Monday, October 26, 2009
Putting on a happy face...
Im sitting here in my living room and I have had a fairly good day. The kids are happy and healthy and played very hard this morning! There have been many blessings in my life that I am so thankful for. My kids, my family , my husband, some of my close friends..... There really is alot to be joyful for.
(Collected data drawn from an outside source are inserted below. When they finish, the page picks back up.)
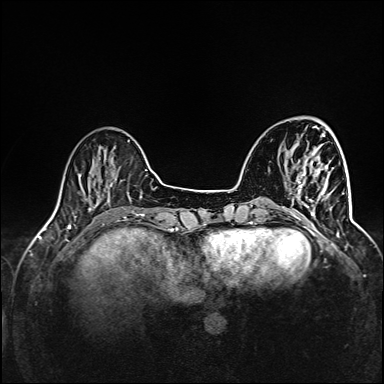
Breast MRI (dynamic contrast-enhanced), one axial slice. Position 35 of 160 along the scan axis. Dynamic contrast-enhanced series, time point 2 of 6 at this slice position (early post-contrast). 1.5 T. TE 2.4 ms, TR 5.2 ms. 1 mm slice thickness. 384 × 384 image matrix. Female patient.
Outlined on this slice (semi-automatic segmentation, software-assisted and operator-edited):
- enhancing-tissue mask used for the functional tumour volume (all voxels passing the contrast-enhancement thresholds inside the analysis volume; usually the tumour): bounding box (x1, y1, x2, y2) in pixels: (291, 163, 345, 220)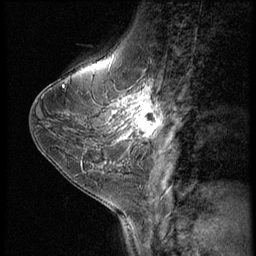
Breast MRI (dynamic contrast-enhanced), one sagittal slice. Position 21 of 56 along the scan axis. Dynamic contrast-enhanced series, image 2 of 3 at this slice position (ordered by acquisition). 1.5 T. TE 4.2 ms, TR 9 ms. 256 × 256 image matrix. Patient: female, 38 years. Case-level facts recorded for this patient, not image findings: setting: breast cancer imaged before/during neoadjuvant chemotherapy; receptor status: triple-negative.
Structures marked on this image (semi-automatic segmentation, software-assisted and operator-edited):
- analysis volume of interest (the breast-tissue region the enhancement analysis was run in; not a lesion): bounding box <107,95,167,149> (left, top, right, bottom; pixels)
- tumour enhancement mask (voxels above the 140 % enhancement threshold inside the analysis volume of interest): <109,95,163,139>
But today the nagging ache in my heart is very prominet. I don't know what the normal is for other woman in my situation but I am guessing it is much like mine. Every morning when I wake up I instinctly reach over to the otherside of the bed. It takes about 5 seconds to remember he isn't home. When I am fixing breakfast for the kids occasionaly I will grab the fourth plate or the fourth glass. Once I even cooked and egg for him. He wasn't home and hadn't been for months. During the afternoons while the kids are outside playing I catch myself thinking " I wonder when Levi will... " the thought trails off beacuse I know he isn't coming home. At dinner I watch the kids and wish he could see them, hear them, laugh with them, but he can't. When the kids are in bed for the night asking about him I constantly finding myself repeating the phrases " Papa is in the Army and the Army needs him in Korea" or "Remember Papa is a soldier and he has to be gone for a long time." At bedtime lately I find myself sleeping on the coutch rather then in the large bed. It feels less empty, less lonely.
The rare moments we get to talk to him is what makes our world here at home go round. The kids love hearing his voice and telling them about their day. I love hearing him knowing he is safe. I know he's lying when he tells me everything is fine or it's going by quick or I'll be home soon in an upbeat voice. I know he is lying because i lie too. I had the privillage of meeting with some very wise women who where married to soldiers once. They told me ... don't make big changes while he is gone, try your hardest not to cry when you talk to him, make him believe you are happy as heck. I fail miserably at this. Home misses him as much as he misses home. I cry when I talk to him if I accedently remind myself that when he "comes home" its only for a few months.
Today is one of those days that everything at home reminds me of Levi. It's good knowing that everything reminds me of him. It helps miss him less most times. But today it is making me wish he was home here with me and the kids...
The quiet part of my day is nap time. And I hear my kids rustling around upstairs that means noise and fun chaos... Time to Put on my happy face...Maybe we will go ride bikes in the front with the neighbor kids! Thats always fun.
P.S. It is really a beautiful day outside. Go play outside get fresh air and soak up the sun. It's a good way to put on a happy face!!!